The New York Times advertises relentlessly on CNBC. Hopefully it pays off. It should mean something that a massive purveyor of advertising such as the Times or any print newspaper is so eager to advertise itself.

The present ad shows faces representing targeted demographics telling why they love getting the Times Friday through Sunday. All of these reasons for loving a famously in-depth publication are delivered in quick little soundbites.

If that merely seems like irony and not a problem, consider this example:

"The best journalists in the world work for the Times. And, there's no debating that."

The first sentence can mean only one of two things. It could mean the Times possesses the best overall collection of journalists of any news organization. Or it could mean that the top journalist in every conceivable category works for the Times.

Put simply in baseball terms: the Times is either calling itself the Philadelphia Phillies, or the National League All-Star team.

If the Times sees itself as the Phillies, or the best overall "team" of journalists, many would agree, but then the "best journalists in the world work for the Times" claim is dubious because it could mean the Times employs only a few, or even none, of the best journalists. The 2008 Phillies for example, according to, put only two players on the 2008 All-Star team, a second baseman and relief pitcher.
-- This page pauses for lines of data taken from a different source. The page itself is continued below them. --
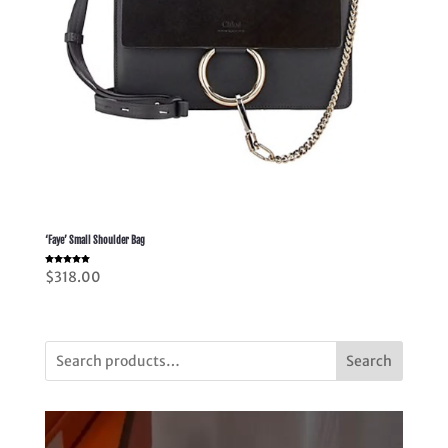
‘Faye’ Small Shoulder Bag
Rated
$
318.00
5.00
out of 5
Search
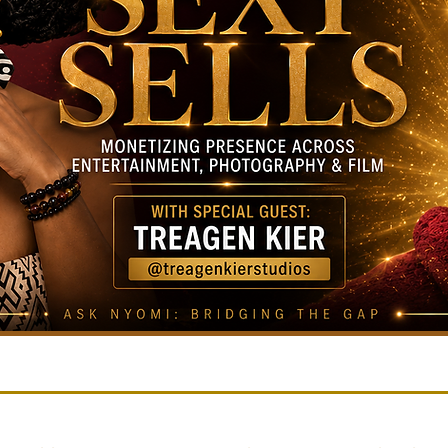
FEATURED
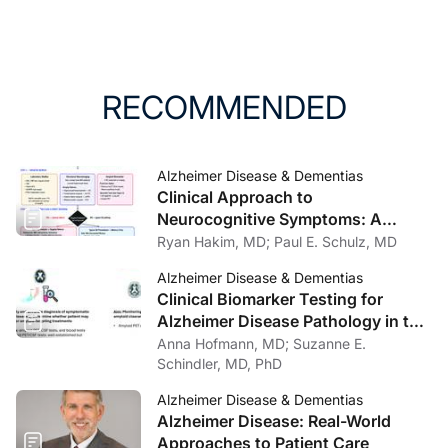
RECOMMENDED
Alzheimer Disease & Dementias
Clinical Approach to
Neurocognitive Symptoms: A
Practical Framework for Primary
Ryan Hakim, MD; Paul E. Schulz, MD
Care, General Neurology, and
Alzheimer Disease & Dementias
Psychiatry
Clinical Biomarker Testing for
Alzheimer Disease Pathology in the
Context of Amyloid-Targeting
Anna Hofmann, MD; Suzanne E.
Treatments
Schindler, MD, PhD
Alzheimer Disease & Dementias
Alzheimer Disease: Real-World
Approaches to Patient Care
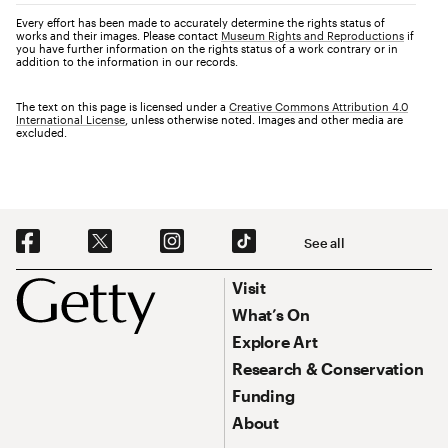
Every effort has been made to accurately determine the rights status of
works and their images. Please contact
Museum Rights and Reproductions
if
you have further information on the rights status of a work contrary or in
addition to the information in our records.
The text on this page is licensed under a
Creative Commons Attribution 4.0
International License
, unless otherwise noted. Images and other media are
excluded.
Social Navigation
See all
Footer
Footer Primary Navigation
Visit
What’s On
Explore Art
Research & Conservation
Funding
About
There were acknowledged better starting pitchers, outfielders and infielders who did not play for the Phillies.

If the Times sees itself as the All-Star team, it would have to field the best journalist in every distinction. But according to the Pulitzer Prizes, widely acknowledged as the industry's top measure of greatness, the New York Times did not have the best journalist in every category. For example, editorial writing was won by Mark Mahoney of the Post-Star of Glens Falls, N.Y., and the two finalists represented the Washington Post and Chicago Tribune. In commentary, Eugene Robinson of the Washington Post edged out the Times' Paul Krugman.

Robinson won a Pulitzer. According to the commercial, he is not one of the "best journalists in the world" because he doesn't work for the Times.
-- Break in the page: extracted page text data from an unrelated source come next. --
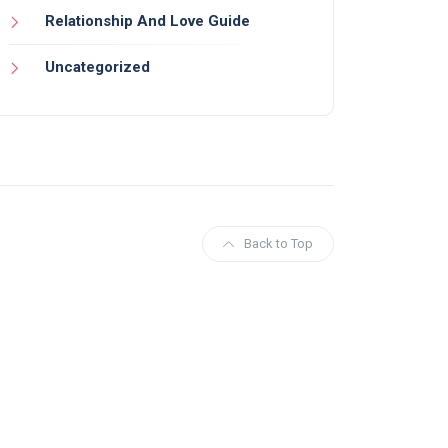
Relationship And Love Guide
Uncategorized
Back to Top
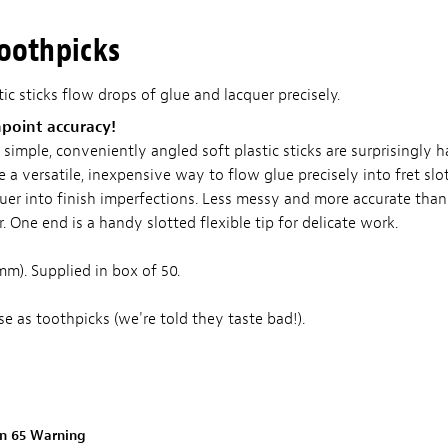
Toothpicks
c sticks flow drops of glue and lacquer precisely.
npoint accuracy!
imple, conveniently angled soft plastic sticks are surprisingly h
e a versatile, inexpensive way to flow glue precisely into fret slot
uer into finish imperfections. Less messy and more accurate than 
r. One end is a handy slotted flexible tip for delicate work.
mm). Supplied in box of 50.
e as toothpicks (we're told they taste bad!).
on 65 Warning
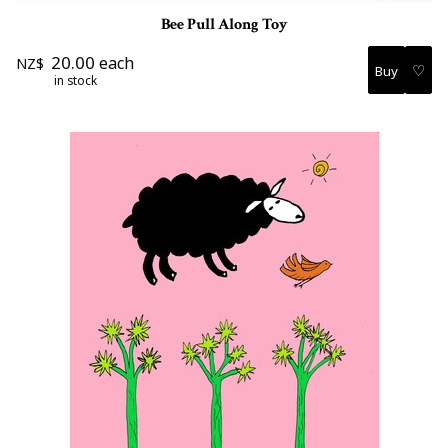
Bee Pull Along Toy
20.00
each
NZ$
♡
in stock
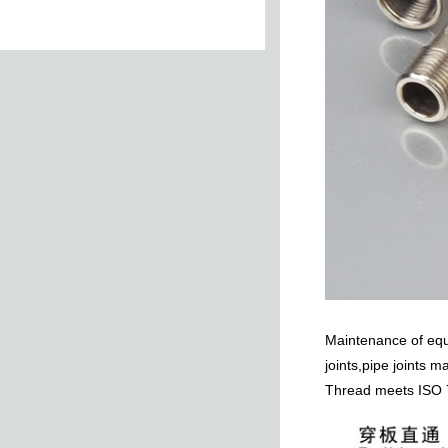
le
Female Tee
Female-Female
Elbow
Female Plug
Male Plug With O-
r
ring
Maintenance of equi
joints,pipe joints m
Thread meets ISO 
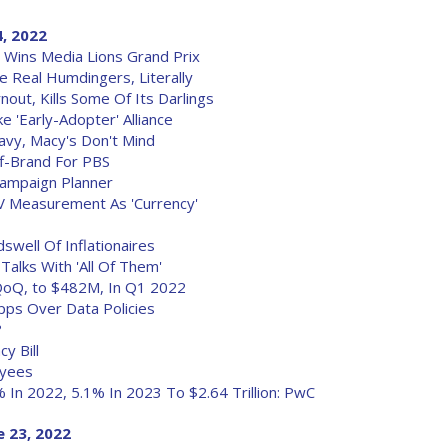
4, 2022
Wins Media Lions Grand Prix
 Real Humdingers, Literally
ut, Kills Some Of Its Darlings
 'Early-Adopter' Alliance
avy, Macy's Don't Mind
f-Brand For PBS
Campaign Planner
V Measurement As 'Currency'
well Of Inflationaires
Talks With 'All Of Them'
oQ, to $482M, In Q1 2022
pps Over Data Policies
?
y Bill
oyees
In 2022, 5.1% In 2023 To $2.64 Trillion: PwC
 23, 2022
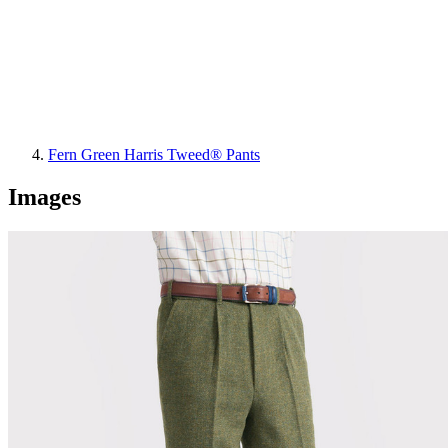
Fern Green Harris Tweed® Pants
Images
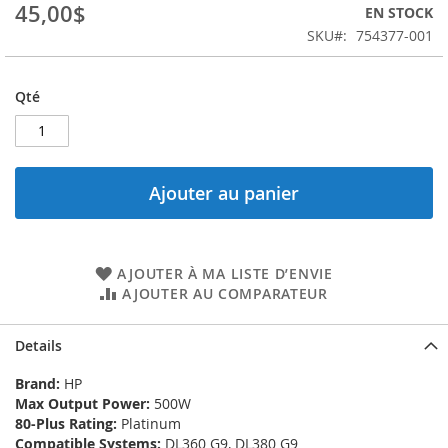
the
45,00$
EN STOCK
images
SKU
754377-001
gallery
Qté
Ajouter au panier
AJOUTER À MA LISTE D’ENVIE
AJOUTER AU COMPARATEUR
Details
Brand:
HP
Max Output Power:
500W
80-Plus Rating:
Platinum
Compatible Systems:
DL360 G9, DL380 G9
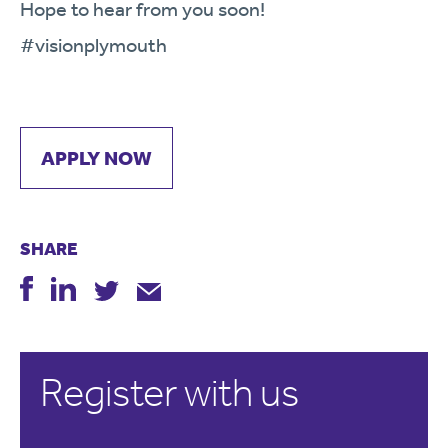
Hope to hear from you soon!
#visionplymouth
APPLY NOW
SHARE
Register with us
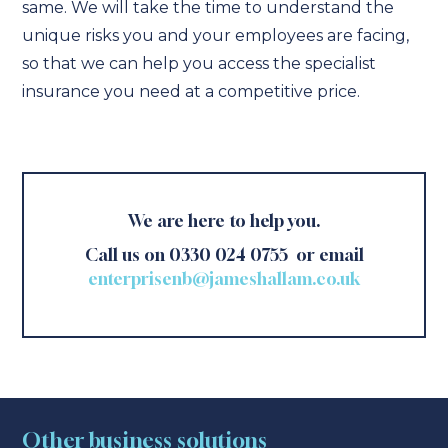
same. We will take the time to understand the
unique risks you and your employees are facing,
so that we can help you access the specialist
insurance you need at a competitive price.
We are here to help you.
Call us on 0330 024 0755 or email
enterprisenb@jameshallam.co.uk
Other business solutions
The "best journalists" soundbite occurs near the end of the ad. Why is such an important statement not the first statement, and why is it tucked away almost as an afterthought?

Here is how the ad proceeds, excerpted in some passages:

"I think it was the Sunday Styles that brought us together."
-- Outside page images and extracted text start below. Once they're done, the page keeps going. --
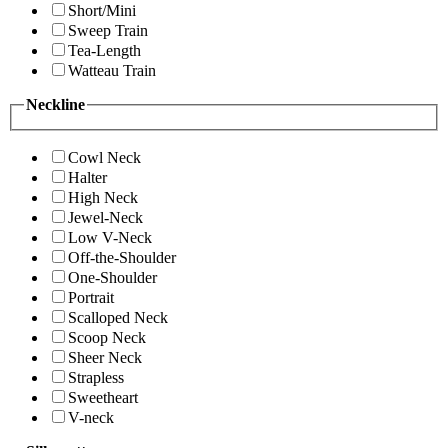
Short/Mini
Sweep Train
Tea-Length
Watteau Train
Neckline
Cowl Neck
Halter
High Neck
Jewel-Neck
Low V-Neck
Off-the-Shoulder
One-Shoulder
Portrait
Scalloped Neck
Scoop Neck
Sheer Neck
Strapless
Sweetheart
V-neck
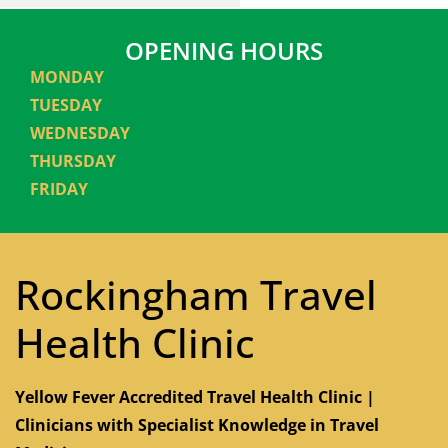
OPENING HOURS
MONDAY
TUESDAY
WEDNESDAY
THURSDAY
FRIDAY
Rockingham Travel
Health Clinic
Yellow Fever Accredited Travel Health Clinic |
Clinicians with Specialist Knowledge in Travel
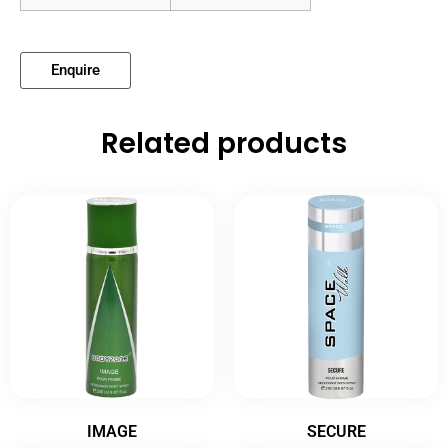
Enquire
Related products
IMAGE
SECURE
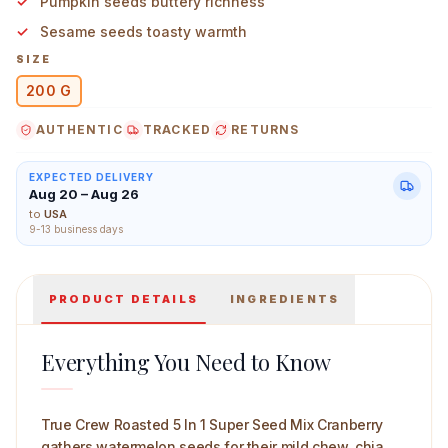
Pumpkin seeds buttery richness
Sesame seeds toasty warmth
SIZE
200 G
True Crew Roasted 5 In 1 Super Seed Mix Cranberry 20
AUTHENTIC
TRACKED
RETURNS
EXPECTED DELIVERY
Aug 20 – Aug 26
to
USA
9-13 business days
PRODUCT DETAILS
INGREDIENTS
Everything You Need to Know
True Crew Roasted 5 In 1 Super Seed Mix Cranberry
gathers watermelon seeds for their mild chew, chia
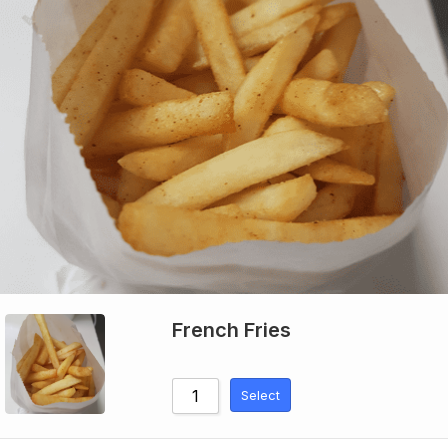
French Fries
Select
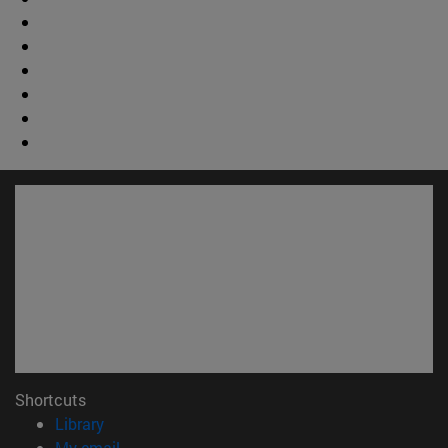
Shortcuts
(opens in new window)
Library
(opens in new window)
My email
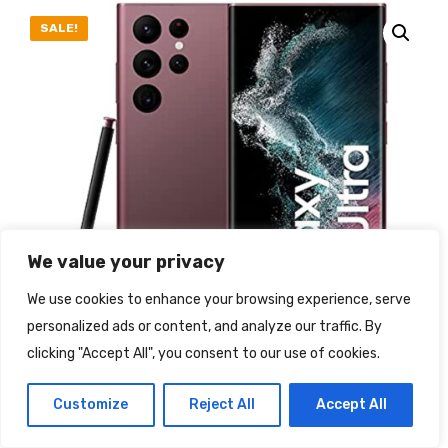
SALE!
We value your privacy
We use cookies to enhance your browsing experience, serve
personalized ads or content, and analyze our traffic. By
clicking "Accept All", you consent to our use of cookies.
Customize
Reject All
Accept All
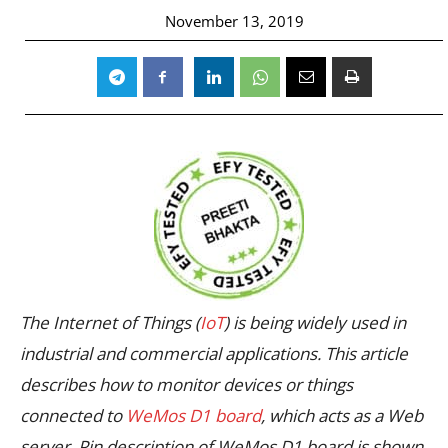
November 13, 2019
The Internet of Things (
IoT
) is being widely used in
industrial and commercial applications. This article
describes how to monitor devices or things
connected to
WeMos D1 board
, which acts as a Web
server. Pin description of WeMos D1 board is shown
"I think it was the Week in Review."

"Getting the Times delivered for me, well that's really the best part of the weekend."

"That's why I love the Weekender. It's a Friday-Saturday-Sunday subscription that puts you in the center of the conversation."

"The depth and breadth of reporting, the insight."

"Just $5.20 a week."

"Best deal around."

"I'm fluent in three sections actually: Business, Travel, the Book Review."

"Sunday Styles."

"Save 50%."

"I just went to Spain, and the Travel section helped me plan my trip."

"Save 50%."

"50% off home delivery? Fantastic."

"The best journalists in the world work for the Times. And, there's no debating that."

"So call now — get the conversation going."

"I'll trade you the magazine for the book review."

This ad sells leisure news and reviews. There is nothing wrong with that, except for the sad realization that perhaps the most famous newspaper of hard-hitting journalism is relying on "Sunday Styles" and steep discounts to acquire readers. That says much about the state of the industry.

The industry needs all the help it can get. Perhaps this advertisement works. But it seems to downplay great journalism and even characterizes it in the type of illogical sales puffery that Times reporters would normally snuff out from other entities.

Many of the world's greatest journalists do work for the Times. There's no debating that. None of them, obviously, wrote this ad copy.